Magazine: Mothership Zeta, issue 2

zetaMothership Zeta

The human brain isn’t perfect.  For example, most adults don’t remember the moment of their birth.  I’m different.  I remember the day I hatched, a fully grown human, from a pod on the mothership.

I can’t tell you what the mothership told me that day, because the language she used has no written or spoken form.  She communicated directly with my neural pathways, filling my head with irrational fears, burning desires, and bizarre compulsions.

Before setting me on the planet, she gave me a mission:  ruthlessly criticize and tear apart its science fiction.  Young people would lose their desire to explore the stars, and wouldn’t care to design propulsion systems as adults.  They would no longer search the sky for signs of life, or dream up innovative methods for waging war on distant aliens.

But, the mothership made a mistake.  She didn’t have all the information.  A mothership had been here before.  Maybe one of ours, maybe one belonging to another race.  The science fiction the mothership feared was gone.  Earth’s stories keep people’s heads pointed not at the heavens, but at their feet, or sometimes their genitals.

My task has been accomplished.  I should just walk away.  But, that’s not how compulsions work.  I’m here to ruin the planet’s science fiction, and that’s what I’ll do, even if it gives humans the will and the means to fight, and destroys the race that gave birth to me.

· · · · · · ·

**TASK DIRECTIONS**
Reproduce the Mothership Zeta passage above word for word, from its first line to its last.

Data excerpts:

· · · · · · ·

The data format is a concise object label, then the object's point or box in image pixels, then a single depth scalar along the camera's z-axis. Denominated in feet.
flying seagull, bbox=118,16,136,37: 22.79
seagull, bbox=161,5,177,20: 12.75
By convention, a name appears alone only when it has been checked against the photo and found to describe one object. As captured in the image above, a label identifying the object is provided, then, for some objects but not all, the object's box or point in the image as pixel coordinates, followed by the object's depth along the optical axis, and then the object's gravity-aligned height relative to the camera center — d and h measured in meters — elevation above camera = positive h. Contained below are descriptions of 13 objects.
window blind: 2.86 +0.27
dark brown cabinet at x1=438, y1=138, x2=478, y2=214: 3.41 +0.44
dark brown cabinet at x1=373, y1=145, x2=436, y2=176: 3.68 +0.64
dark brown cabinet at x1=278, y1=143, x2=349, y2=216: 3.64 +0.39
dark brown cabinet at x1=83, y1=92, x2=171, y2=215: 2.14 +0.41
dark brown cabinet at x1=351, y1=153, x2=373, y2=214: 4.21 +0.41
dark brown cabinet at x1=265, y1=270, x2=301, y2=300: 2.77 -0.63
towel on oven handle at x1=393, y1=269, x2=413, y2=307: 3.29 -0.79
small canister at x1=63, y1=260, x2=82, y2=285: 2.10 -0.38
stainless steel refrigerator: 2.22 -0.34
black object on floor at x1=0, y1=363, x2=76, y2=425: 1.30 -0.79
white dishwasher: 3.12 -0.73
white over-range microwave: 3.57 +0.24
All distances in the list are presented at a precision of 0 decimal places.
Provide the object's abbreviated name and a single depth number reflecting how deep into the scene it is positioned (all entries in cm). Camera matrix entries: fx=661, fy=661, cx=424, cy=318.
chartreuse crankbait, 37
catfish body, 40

· · · · · · ·

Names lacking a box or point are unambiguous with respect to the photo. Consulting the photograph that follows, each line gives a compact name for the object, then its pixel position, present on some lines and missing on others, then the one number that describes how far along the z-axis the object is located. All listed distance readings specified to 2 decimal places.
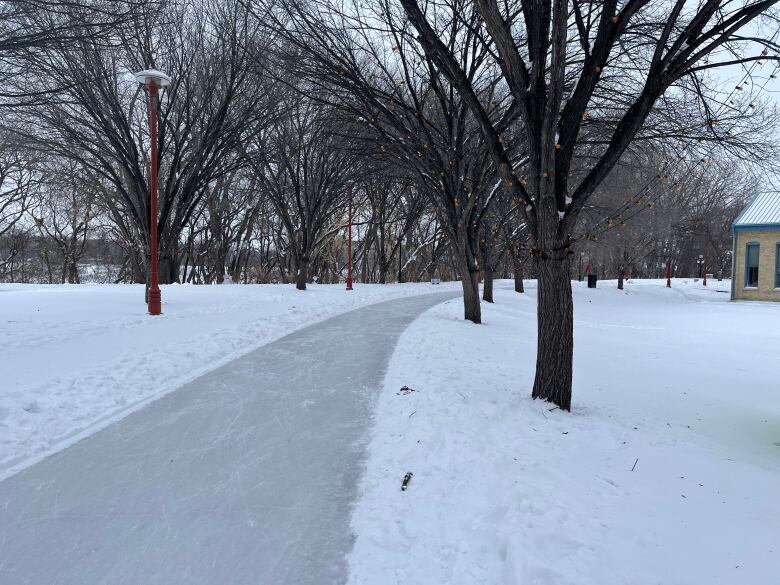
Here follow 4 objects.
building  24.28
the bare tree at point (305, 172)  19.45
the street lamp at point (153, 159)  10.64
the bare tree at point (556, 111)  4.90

· · · · · · ·

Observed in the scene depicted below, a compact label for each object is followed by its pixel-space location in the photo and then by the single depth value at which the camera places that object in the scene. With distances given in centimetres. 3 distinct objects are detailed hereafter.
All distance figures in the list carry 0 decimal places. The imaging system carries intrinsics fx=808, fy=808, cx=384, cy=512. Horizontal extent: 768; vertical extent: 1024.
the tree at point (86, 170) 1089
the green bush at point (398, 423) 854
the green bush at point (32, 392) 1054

· · · · · · ·

**WRITTEN REPLY**
Magazine: Mothership Zeta, issue 2

zetaMothership Zeta

The human brain isn’t perfect.  For example, most adults don’t remember the moment of their birth.  I’m different.  I remember the day I hatched, a fully grown human, from a pod on the mothership.

I can’t tell you what the mothership told me that day, because the language she used has no written or spoken form.  She communicated directly with my neural pathways, filling my head with irrational fears, burning desires, and bizarre compulsions.

Before setting me on the planet, she gave me a mission:  ruthlessly criticize and tear apart its science fiction.  Young people would lose their desire to explore the stars, and wouldn’t care to design propulsion systems as adults.  They would no longer search the sky for signs of life, or dream up innovative methods for waging war on distant aliens.

But, the mothership made a mistake.  She didn’t have all the information.  A mothership had been here before.  Maybe one of ours, maybe one belonging to another race.  The science fiction the mothership feared was gone.  Earth’s stories keep people’s heads pointed not at the heavens, but at their feet, or sometimes their genitals.

My task has been accomplished.  I should just walk away.  But, that’s not how compulsions work.  I’m here to ruin the planet’s science fiction, and that’s what I’ll do, even if it gives humans the will and the means to fight, and destroys the race that gave birth to me.